On Tuesday, a “Review Panel” reviews the core outcomes of the discussions thus far, connects them to concrete examples from different world regions and points to critical issues that need to be pursued in order to arrive at strategies for change.

Plenary “Ways Forward”

On Wednesday, distinguished speakers reflect on the outcomes of the discussions at the Global Soil Week and propose ways forward in order to “not lose ground”. The Agenda for Action will serve as a reference point.

The Agenda for Action

The Global Soil Week is a platform and a process. The Week itself offers a multi-stakeholder platform to collaboratively develop ideas and organize activities. It also provides a process for partners and participants to follow up on the ideas developed during the Global Soil Week. Last year, at the First Global Soil Week 2012, first joint activities have been initiated that showcase the need for a continued and open process to address the identified challenges. The Second Global Soil Week 2013 builds on the 2012 outcomes, strengthens the initiated activities, deepens the debates and offers space for new developments.
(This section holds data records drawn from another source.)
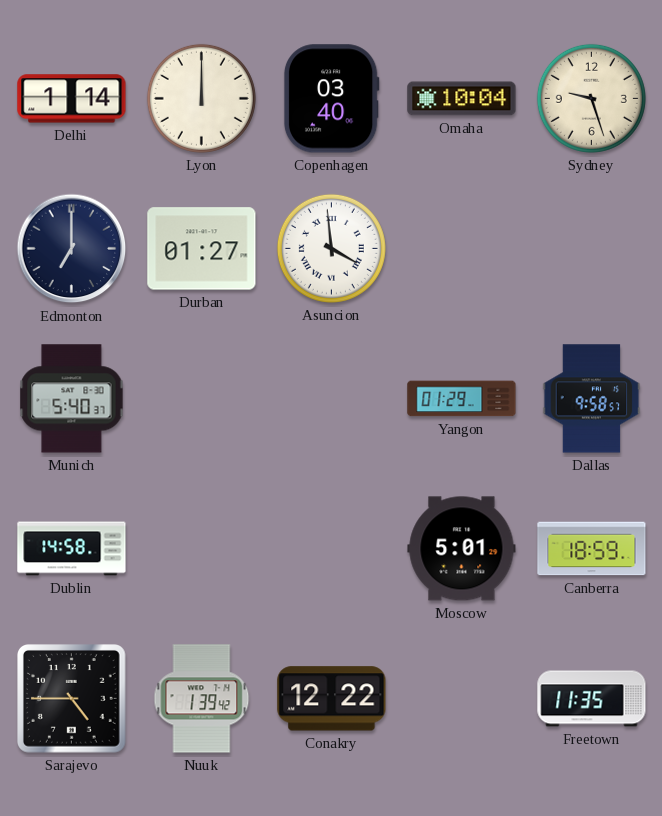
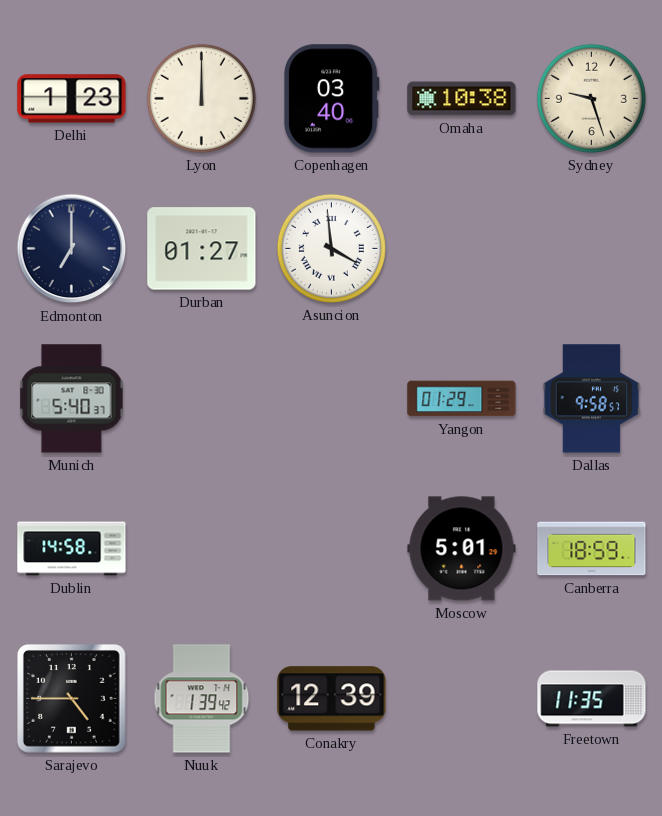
Delhi: 1:14 -> 1:23
Omaha: 10:04 -> 10:38
Conakry: 12:22 -> 12:39
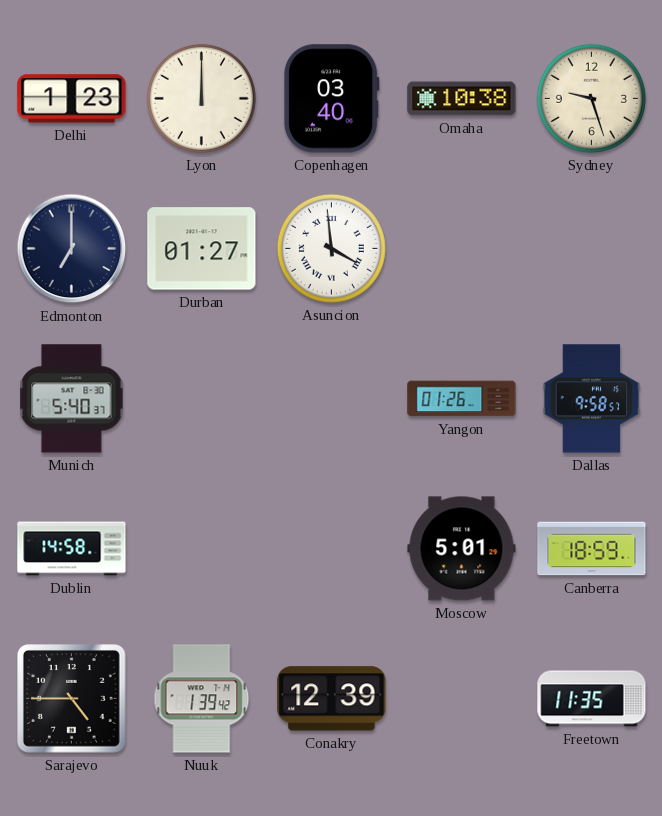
Yangon: 01:29 -> 01:26
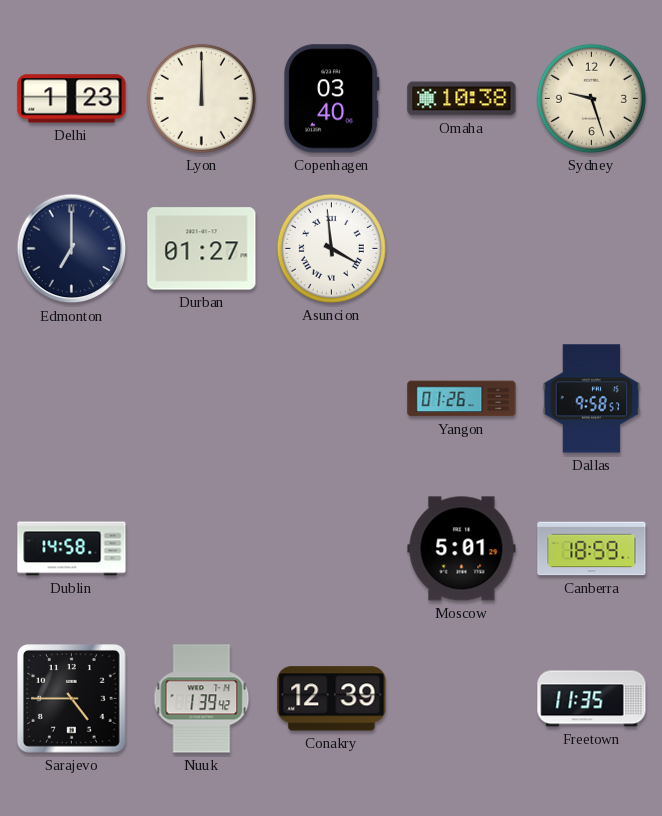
Munich: 5:40 -> none
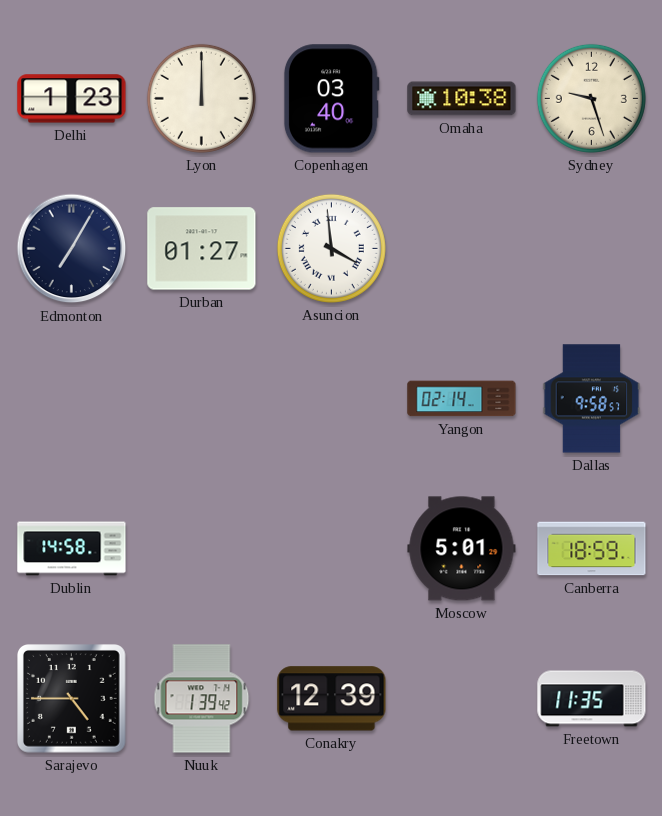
Edmonton: 7:00 -> 7:05
Yangon: 01:26 -> 02:14
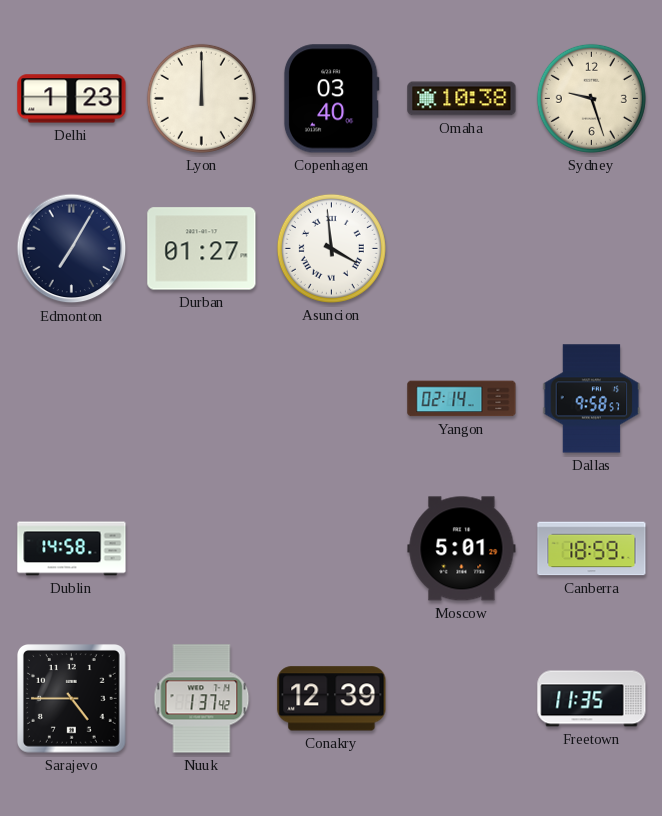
Nuuk: 1:39 -> 1:37
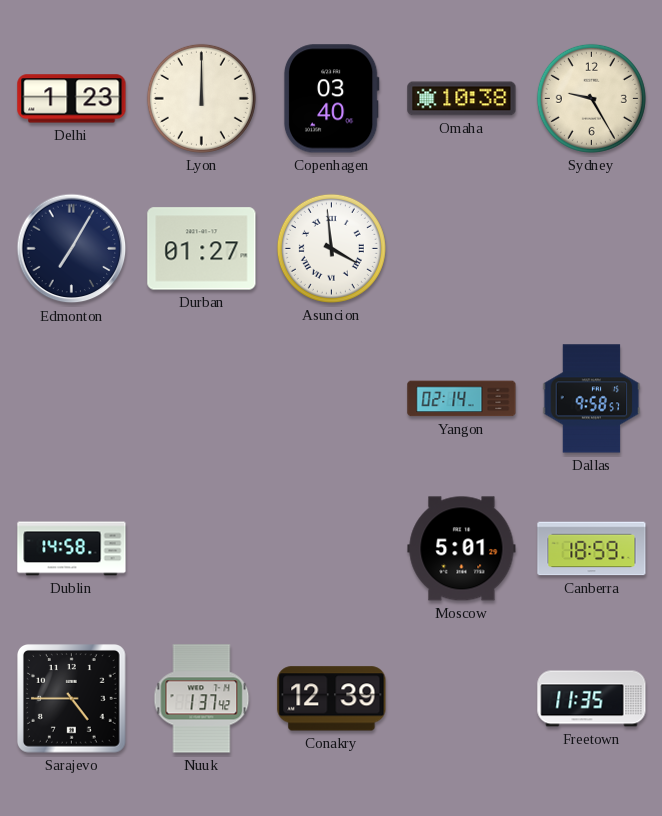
Sydney: 9:27 -> 9:25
In 2012, partners of the Global Soil Week agreed to develop an Agenda for Action to outline the process for the years to come. This draft Agenda for Action is available online for comments (, a hardcopy forms part of your Global Soil Week kit. After the Global Soil Week 2013, partners of the Global Soil Week will reflect on those comments and elaborate the Agenda for Action. Get in touch with us, if you would like to contribute activities in the framework of the Agenda for Action. We would be glad to jointly explore this opportunity with you.

“Open Space Workshops”

On the final day of the Global Soil Week, we have the opportunity to use the open space and time to deepen our debates, to substantiate our planned activities and to strengthen our partnerships. Make use of this opportunity and contribute your ideas on how to arrive at a land degradation neutral world.

Action Forum

During the lunch breaks, you can grab a coffee or tea and participate in the Action Forum. This forum provides a creative space to explore and reflect on losing ground “using our five senses”. Special guests will take us on a journey of the senses and ignite our creative thinking!